Volunteer Profile: Chip Edgar

“Home Dad” is a talk show on WMPG that addresses the stay-at-home parent. What prompted you to develop a show around that idea?

I am a stay-at-home parent. When we started Home Dad, I was the primary caregiver to my at-the-time almost three-year-old. I was doing jazz on Wednesday nights. Then there came an eight week opening in the mid-day public affairs slot, and I got to thinking, not very seriously, “Wouldn’t it be great if I could do a show with my son?” But then I thought, “What about an eight-week program on stay-at-home-dads?” That should be easy! Just round up some guys to spill their guts every week on public radio! I had originally started volunteering at WMPG to produce public affairs programming, working mainly with Karen D’Andrea on Sound Ecology.

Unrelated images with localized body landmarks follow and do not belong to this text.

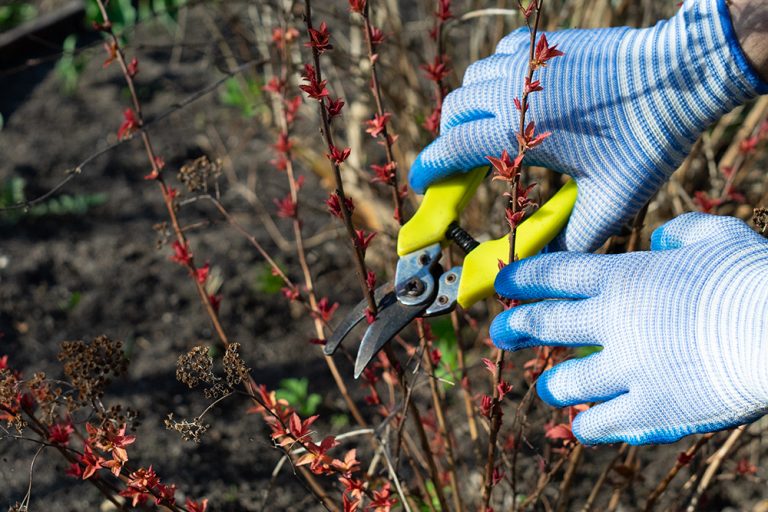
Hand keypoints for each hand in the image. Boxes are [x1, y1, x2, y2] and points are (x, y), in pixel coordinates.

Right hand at [410, 0, 766, 251]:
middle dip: (448, 141)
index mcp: (517, 130)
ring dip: (469, 109)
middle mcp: (510, 90)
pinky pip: (497, 57)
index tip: (422, 184)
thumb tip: (540, 269)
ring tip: (488, 133)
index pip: (451, 149)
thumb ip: (570, 240)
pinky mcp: (543, 45)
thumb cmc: (645, 139)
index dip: (429, 170)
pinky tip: (514, 98)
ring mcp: (526, 62)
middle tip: (462, 167)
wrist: (680, 76)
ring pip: (471, 81)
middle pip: (452, 113)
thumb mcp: (608, 203)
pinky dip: (493, 78)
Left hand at [491, 213, 767, 444]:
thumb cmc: (754, 277)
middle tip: (498, 332)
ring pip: (566, 383)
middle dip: (514, 327)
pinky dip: (588, 426)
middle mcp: (613, 323)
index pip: (554, 275)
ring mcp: (628, 370)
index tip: (503, 285)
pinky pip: (602, 424)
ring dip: (554, 385)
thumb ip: (679, 233)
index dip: (522, 279)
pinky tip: (584, 426)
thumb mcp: (716, 236)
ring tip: (548, 388)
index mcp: (623, 279)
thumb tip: (660, 241)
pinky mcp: (652, 411)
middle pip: (544, 324)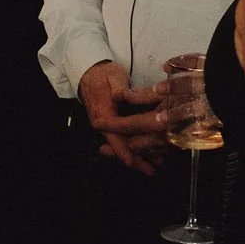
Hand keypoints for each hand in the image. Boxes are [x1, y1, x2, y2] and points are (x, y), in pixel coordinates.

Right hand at [78, 60, 167, 174]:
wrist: (90, 74)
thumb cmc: (104, 74)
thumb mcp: (113, 76)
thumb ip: (119, 88)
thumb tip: (122, 95)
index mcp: (104, 114)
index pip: (114, 136)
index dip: (123, 150)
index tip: (132, 162)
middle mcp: (104, 125)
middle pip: (119, 146)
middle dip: (135, 159)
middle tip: (151, 169)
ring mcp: (107, 127)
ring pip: (122, 145)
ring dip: (138, 155)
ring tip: (154, 164)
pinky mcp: (112, 126)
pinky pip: (122, 140)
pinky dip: (135, 148)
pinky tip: (149, 154)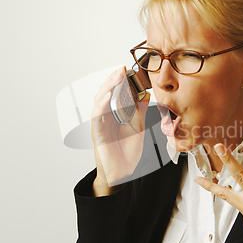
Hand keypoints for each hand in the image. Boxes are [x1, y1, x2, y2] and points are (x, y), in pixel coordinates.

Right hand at [91, 66, 150, 196]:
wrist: (123, 173)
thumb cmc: (127, 153)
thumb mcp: (139, 128)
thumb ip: (140, 112)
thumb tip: (145, 94)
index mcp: (114, 114)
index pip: (115, 93)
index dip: (119, 81)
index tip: (129, 70)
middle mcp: (105, 117)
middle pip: (105, 93)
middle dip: (113, 79)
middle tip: (122, 69)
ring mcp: (100, 124)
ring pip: (99, 101)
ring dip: (107, 87)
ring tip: (116, 76)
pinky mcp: (97, 133)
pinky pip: (97, 116)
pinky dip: (102, 104)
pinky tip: (108, 96)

The program was approved, but I soon was confronted with a development that perhaps should have been no surprise: Guys won’t even ask directions on how to get to the station, let alone share their honest feelings on the radio. We soon branched out into general family issues.

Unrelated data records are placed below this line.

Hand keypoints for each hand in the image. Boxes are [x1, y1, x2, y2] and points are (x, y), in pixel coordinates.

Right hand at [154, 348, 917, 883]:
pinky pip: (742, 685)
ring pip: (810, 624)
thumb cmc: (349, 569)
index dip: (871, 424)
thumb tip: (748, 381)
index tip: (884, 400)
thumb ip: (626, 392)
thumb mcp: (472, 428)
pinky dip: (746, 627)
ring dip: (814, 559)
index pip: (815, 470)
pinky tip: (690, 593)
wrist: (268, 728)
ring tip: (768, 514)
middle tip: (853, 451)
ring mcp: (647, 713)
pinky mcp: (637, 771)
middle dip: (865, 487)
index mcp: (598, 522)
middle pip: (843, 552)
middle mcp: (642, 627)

Have you had a lot of radio experience other than at WMPG? What other shows have you produced?

Ever since I was a kid I wanted to be a DJ. But I would have to say that my radio experience has been on the fringes. I did college radio. After college I did some commercial voice work. I was a volunteer reader for WRBH-FM in New Orleans, a station that read publications-newspapers, magazines, etc.-for the blind and print-handicapped. I produced the morning drive-news, weather, sports-on WWL-AM (50-thousand watt clear channel) in New Orleans, responsible for booking between three to five interviews a day. I was a board-op (Rush, Dr. Laura) and fill-in host for WSMB-AM in New Orleans, and an announcer for Magic After Dark (“The sound of New Orleans at Night”) at a soft rock FM station.

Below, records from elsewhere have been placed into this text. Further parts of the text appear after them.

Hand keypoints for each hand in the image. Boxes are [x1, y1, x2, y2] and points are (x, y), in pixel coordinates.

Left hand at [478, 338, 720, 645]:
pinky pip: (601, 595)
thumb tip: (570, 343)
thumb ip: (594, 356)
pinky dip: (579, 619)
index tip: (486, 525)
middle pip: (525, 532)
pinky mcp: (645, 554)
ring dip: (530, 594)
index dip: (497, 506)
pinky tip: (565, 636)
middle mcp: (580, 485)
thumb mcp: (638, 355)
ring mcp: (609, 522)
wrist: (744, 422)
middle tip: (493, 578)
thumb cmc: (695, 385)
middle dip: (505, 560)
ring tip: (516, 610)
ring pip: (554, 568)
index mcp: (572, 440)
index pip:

Do you have any musical interests or favorites? Do you play an instrument or have band experience?

I like all kinds of music. I played the drums in school growing up-concert, marching, etc. I was in some hometown bands. And I explored going on the road with complete strangers playing motel lounges bands. But I made the most money in a GB (general business) doings weddings and such. I guess I stopped playing soon after college. It kills me that I don’t play anymore.

What have you noticed most about the changing radio trends and tastes?

I’ve noticed that music on the commercial airwaves seems to have lost any soul or originality. It’s like listening to McDonalds food. I grew up listening during the 60s and 70s-I remember where I was the first time I heard a Beatles song. When you look back at those times, you really see the diversity in what was considered mainstream. And of course you had a lot of social commentary. I don’t see how that can happen now. I stopped listening to commercial radio back in the early eighties. I’ll listen to almost anything on the radio without commercials.